Most of the subjects we were taught at TBS, while obviously important, didn’t interest me at all. The only ones that did were those that offered little peeks at the culture, tradition, and language of the Vietnamese people. I decide, after just a few weeks, that what I really wanted to do was to be an interpreter/translator, and, when my scores on the language aptitude test came back high, I thought that would be my ticket in to the training. So I went to see some forgettable Major, test scores in hand, and asked him if he could arrange for me to go to Vietnamese Language School after TBS. In words I’ll never forget, he said, “Lieutenant, you can go to Language School after you’ve killed a few [derisive term for the Vietnamese people].” This experience was so disheartening to me that it soured me on TBS and, at the time, on the Corps. I just wanted to wait out my commitment and get out. So it was a great surprise that about nine months later, in a tent in Dong Ha in the 9th Motor Transport Battalion of the 3rd Marine Division, responsible for the security of convoys all along Dong Ha and having gotten to know all the bases along the Route really well, I realized that I loved what I was doing: loved my job, loved my colleagues, loved my men, and loved Vietnam.
There was a very kind, thoughtful, and effective Major in the Battalion, Major Stanley, who arranged for me to be partially assigned to Civic Action at the Battalion level, given a jeep, a driver, and a translator, and freed to do or to provide whatever seemed most needed: Med Caps, irrigation and water filtration systems, rice thrashers, reimbursements for water buffalos we shot by mistake, and any supplies we could wrangle (okay, sometimes steal) from friendly (or unsuspecting) Supply Officers. Along with a couple of doctors we also set up a temporary hospital to do cleft lip repairs on Montagnard kids (who otherwise would be shunned by their villages).
I couldn’t have been happier and asked to extend my tour, but the Corps refused and sent me instead to the Supply Center in Albany, Georgia, to become first the battalion training officer and then a company commander. Mostly, however, I got involved in local little theater and music off base, and just put in the rest of my time.
I’ll be very brief here because I’m going on a bit. Out of the Corps, then to law school, a few years of practice, a fellowship in D.C. for an advance degree, and then an appointment to the faculty at Mercer Law School in Macon, Georgia, first as Director of Clinical Programs, later Associate Dean, and then as a classroom teacher for a total of about thirty-five years.
There was lots of work on ABA or State Bar of Georgia commissions, committees, task forces, and so forth – most of this on ethical, legal education, or death penalty issues — and lots of work with various non-profits in Macon (especially my church, St. James Episcopal) and in Georgia generally – most of the non-profit work was on environmental, historic preservation, or homeless issues. But primarily I thought of myself as a law professor and legal scholar, and spent a lot of time giving talks at other schools.
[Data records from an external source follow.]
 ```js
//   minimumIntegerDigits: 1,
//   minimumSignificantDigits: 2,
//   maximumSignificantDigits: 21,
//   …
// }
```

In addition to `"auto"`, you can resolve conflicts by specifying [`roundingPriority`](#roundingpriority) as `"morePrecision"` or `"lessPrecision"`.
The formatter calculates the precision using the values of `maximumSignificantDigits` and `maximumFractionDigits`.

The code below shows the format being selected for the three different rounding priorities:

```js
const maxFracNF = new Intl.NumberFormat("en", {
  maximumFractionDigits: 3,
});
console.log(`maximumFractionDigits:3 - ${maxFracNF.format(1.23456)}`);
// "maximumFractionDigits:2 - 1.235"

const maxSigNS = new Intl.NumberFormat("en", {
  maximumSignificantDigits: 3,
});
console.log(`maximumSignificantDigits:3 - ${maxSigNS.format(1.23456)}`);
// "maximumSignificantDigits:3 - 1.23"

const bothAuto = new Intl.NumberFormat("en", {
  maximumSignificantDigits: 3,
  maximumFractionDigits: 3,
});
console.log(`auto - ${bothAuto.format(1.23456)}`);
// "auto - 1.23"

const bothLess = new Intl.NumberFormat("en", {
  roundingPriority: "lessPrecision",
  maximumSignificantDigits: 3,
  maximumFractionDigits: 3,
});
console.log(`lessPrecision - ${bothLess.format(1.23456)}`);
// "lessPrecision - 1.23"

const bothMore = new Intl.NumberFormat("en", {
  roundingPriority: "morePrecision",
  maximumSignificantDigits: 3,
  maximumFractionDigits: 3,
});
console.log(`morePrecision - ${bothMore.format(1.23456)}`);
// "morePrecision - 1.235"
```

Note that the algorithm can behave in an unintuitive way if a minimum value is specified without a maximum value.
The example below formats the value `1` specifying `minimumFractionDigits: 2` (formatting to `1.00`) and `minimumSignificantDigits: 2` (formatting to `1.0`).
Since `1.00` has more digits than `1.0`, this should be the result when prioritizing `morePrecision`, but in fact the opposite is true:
Other than books, you can find most of my writings online at http://ssrn.com/author=54430 . I retired a few years back. In October, 2014, the Law Review at Mercer hosted a symposium – a “festschrift” as it is call in academia – on my writings which will be published sometime this spring. Such a generous, lovely, and, well overwhelming ending it was to a delightful career.
My wife and I and our animals live on a mountain out in the woods from a very small town in the middle of Vermont. She consults and writes; I do very little other than take care of the place, hike, write a little, and try to be as good an audience as I can for artists of all sorts.
Our daughter, Sorrel, takes care of the three grandchildren, a few hours away from us in Massachusetts, and does quite a lot of work with Cycle for Survival, a cancer research fundraising non-profit. My son, Lanier, is a music professor at California State University in Monterey and, if I may say so myself, a very good composer. He also is involved in homeless issues. All of us, including the grandchildren, play fantasy baseball together.